No one is quite sure exactly when the Sons of Mudboy began. The Dickinsons and Selvidge go back to childhood. Taylor joined the mix as a teenager, playing with Steve at first at the old Babylon Café and then with the Dickinsons in their first big project D.D.T. About that time, the name Sons of Mudboy started being used whenever the younger players would back up the original group at their occasional shows.
In 2005, Selvidge and the Dickinsons recorded some unreleased sessions with Jim Dickinson under the name. In 2009, the Grammy nominated all-star tribute to the elder Dickinson, Onward and Upward, was credited to Luther Dickinson & the Sons of Mudboy.
But with the instigation of a weekly gig, the group feels more official than ever. All four still maintain busy music careers. Selvidge plays in the Brooklyn alternative rock band the Hold Steady, who are working on a new album, and he’s slated to record with best-selling Swedish blues artist Louise Hoffsten in Memphis this summer. Taylor is working on an album with his band the Merry Mobile and gigs regularly with Hope Clayburn, the Mighty Soul Brass Band, and as a solo.
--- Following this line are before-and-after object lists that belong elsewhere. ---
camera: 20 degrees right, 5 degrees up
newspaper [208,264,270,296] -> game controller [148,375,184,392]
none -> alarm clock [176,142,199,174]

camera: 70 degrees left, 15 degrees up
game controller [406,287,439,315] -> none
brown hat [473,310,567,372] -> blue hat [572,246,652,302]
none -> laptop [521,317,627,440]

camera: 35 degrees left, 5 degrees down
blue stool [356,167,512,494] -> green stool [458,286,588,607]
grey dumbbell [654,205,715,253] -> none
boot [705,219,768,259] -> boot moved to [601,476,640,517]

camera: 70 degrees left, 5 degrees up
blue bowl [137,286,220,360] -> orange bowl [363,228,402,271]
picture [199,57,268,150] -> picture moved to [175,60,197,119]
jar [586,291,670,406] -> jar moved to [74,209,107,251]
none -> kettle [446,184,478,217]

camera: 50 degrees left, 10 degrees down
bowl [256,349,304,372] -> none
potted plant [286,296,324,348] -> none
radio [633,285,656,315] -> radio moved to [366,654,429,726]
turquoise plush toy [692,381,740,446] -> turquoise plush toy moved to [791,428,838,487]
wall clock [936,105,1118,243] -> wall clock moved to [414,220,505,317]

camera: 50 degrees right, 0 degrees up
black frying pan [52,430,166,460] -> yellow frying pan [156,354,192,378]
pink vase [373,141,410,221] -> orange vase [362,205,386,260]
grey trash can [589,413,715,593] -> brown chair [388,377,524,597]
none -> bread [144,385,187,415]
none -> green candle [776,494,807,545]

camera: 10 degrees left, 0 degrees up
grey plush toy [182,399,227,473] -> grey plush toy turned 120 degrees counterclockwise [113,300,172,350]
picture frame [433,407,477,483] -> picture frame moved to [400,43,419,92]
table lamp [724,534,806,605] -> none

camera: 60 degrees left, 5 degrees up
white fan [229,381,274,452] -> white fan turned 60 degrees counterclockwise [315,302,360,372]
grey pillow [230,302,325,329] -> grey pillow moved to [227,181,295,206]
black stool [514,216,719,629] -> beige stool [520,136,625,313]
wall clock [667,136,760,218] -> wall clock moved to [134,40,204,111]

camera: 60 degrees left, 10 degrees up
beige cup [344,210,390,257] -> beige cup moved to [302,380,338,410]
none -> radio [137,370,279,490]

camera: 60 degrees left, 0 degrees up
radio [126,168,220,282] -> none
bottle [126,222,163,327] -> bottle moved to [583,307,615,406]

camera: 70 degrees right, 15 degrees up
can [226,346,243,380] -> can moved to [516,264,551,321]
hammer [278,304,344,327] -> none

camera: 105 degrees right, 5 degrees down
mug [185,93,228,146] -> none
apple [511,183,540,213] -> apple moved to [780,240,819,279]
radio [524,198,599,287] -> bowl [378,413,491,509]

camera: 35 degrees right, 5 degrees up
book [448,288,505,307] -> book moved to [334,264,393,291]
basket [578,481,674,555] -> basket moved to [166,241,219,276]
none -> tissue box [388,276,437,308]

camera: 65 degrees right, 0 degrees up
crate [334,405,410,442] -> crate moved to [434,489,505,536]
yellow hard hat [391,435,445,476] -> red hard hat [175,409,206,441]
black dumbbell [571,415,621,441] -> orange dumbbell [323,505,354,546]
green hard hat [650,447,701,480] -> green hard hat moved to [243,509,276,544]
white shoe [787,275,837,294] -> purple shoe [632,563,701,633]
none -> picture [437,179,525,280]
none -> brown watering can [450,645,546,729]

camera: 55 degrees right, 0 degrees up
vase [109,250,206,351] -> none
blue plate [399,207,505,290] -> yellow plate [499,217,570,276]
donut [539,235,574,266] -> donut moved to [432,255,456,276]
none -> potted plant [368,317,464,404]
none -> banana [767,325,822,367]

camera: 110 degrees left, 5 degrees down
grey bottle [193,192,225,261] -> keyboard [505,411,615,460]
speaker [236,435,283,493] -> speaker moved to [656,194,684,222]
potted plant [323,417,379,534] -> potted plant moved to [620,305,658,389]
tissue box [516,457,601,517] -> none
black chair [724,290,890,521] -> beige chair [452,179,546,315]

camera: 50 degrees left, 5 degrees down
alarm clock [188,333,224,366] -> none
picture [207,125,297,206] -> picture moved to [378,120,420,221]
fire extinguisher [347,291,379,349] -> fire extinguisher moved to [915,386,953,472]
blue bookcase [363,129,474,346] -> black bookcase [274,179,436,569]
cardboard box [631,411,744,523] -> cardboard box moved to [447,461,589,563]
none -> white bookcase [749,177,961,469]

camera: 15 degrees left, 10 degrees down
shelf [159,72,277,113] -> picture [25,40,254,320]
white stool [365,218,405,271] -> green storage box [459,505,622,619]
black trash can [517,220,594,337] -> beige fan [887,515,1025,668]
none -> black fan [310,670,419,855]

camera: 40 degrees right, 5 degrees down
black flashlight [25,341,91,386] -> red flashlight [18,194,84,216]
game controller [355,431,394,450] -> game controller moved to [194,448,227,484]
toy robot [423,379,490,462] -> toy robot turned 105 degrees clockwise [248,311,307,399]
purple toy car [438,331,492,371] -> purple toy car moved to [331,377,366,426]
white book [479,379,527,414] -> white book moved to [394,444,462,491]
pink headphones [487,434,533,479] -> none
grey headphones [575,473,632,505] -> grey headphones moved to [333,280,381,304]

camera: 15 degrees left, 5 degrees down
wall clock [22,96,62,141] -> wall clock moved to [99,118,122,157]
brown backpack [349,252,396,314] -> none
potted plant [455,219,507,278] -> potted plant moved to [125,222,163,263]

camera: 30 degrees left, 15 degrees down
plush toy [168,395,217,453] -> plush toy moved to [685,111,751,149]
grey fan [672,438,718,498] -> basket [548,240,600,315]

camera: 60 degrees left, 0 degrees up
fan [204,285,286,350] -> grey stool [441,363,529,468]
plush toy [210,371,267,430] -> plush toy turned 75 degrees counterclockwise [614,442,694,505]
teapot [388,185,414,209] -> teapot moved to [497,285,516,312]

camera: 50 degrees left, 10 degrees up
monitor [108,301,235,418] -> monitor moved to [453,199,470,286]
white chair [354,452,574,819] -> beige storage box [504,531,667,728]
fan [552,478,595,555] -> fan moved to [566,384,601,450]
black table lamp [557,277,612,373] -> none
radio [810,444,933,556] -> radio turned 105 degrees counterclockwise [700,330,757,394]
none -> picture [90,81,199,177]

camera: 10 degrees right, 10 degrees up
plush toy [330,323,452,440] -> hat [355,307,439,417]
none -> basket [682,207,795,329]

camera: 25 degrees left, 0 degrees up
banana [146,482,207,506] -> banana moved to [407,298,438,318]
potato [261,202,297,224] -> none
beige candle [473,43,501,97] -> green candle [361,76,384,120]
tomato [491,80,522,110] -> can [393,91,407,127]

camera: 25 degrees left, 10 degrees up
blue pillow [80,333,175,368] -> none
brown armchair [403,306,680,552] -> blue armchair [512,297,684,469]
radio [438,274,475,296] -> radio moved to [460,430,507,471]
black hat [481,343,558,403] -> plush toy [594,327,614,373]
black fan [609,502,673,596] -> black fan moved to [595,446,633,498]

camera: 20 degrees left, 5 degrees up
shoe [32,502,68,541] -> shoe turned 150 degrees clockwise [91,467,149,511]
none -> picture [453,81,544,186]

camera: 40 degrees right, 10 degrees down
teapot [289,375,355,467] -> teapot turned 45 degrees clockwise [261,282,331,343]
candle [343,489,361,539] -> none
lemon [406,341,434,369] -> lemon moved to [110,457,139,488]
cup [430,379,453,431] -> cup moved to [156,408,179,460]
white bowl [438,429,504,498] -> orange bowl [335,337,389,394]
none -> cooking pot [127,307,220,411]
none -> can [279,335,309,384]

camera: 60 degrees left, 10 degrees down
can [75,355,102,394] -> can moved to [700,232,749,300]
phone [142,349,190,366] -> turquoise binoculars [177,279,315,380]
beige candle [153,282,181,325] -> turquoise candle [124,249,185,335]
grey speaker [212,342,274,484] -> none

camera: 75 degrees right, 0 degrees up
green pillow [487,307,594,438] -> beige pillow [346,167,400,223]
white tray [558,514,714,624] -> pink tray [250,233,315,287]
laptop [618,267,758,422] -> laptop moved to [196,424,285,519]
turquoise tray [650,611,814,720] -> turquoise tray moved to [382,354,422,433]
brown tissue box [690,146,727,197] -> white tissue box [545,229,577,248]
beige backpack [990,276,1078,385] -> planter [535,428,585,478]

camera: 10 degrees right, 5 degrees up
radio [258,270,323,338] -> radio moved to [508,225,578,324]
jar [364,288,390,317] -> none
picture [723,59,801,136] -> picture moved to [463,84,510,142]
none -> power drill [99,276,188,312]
And Luther Dickinson, no longer a part of the reunited Black Crowes, is ever busy with his brother Cody in the blues jam band the North Mississippi Allstars.
So by necessity, Taylor says, the weekly Sons of Mudboy gigs will be a fluid affair, with members coming and going as schedules allow, guests sitting in, the set ever in flux as the musicians look to balance the traditions of the old bluesmen, the original Mud Boys and their own influences.
“There’s stuff we’re really into that Mudboy never played but it kind of works stylistically,” says Selvidge, looking forward to working in songs by Texas R&B great Doug Sahm and early Mid-South bluesman Joe Callicott, alongside originals from the entire Mud Boy family. “There’s going to be no set rules.”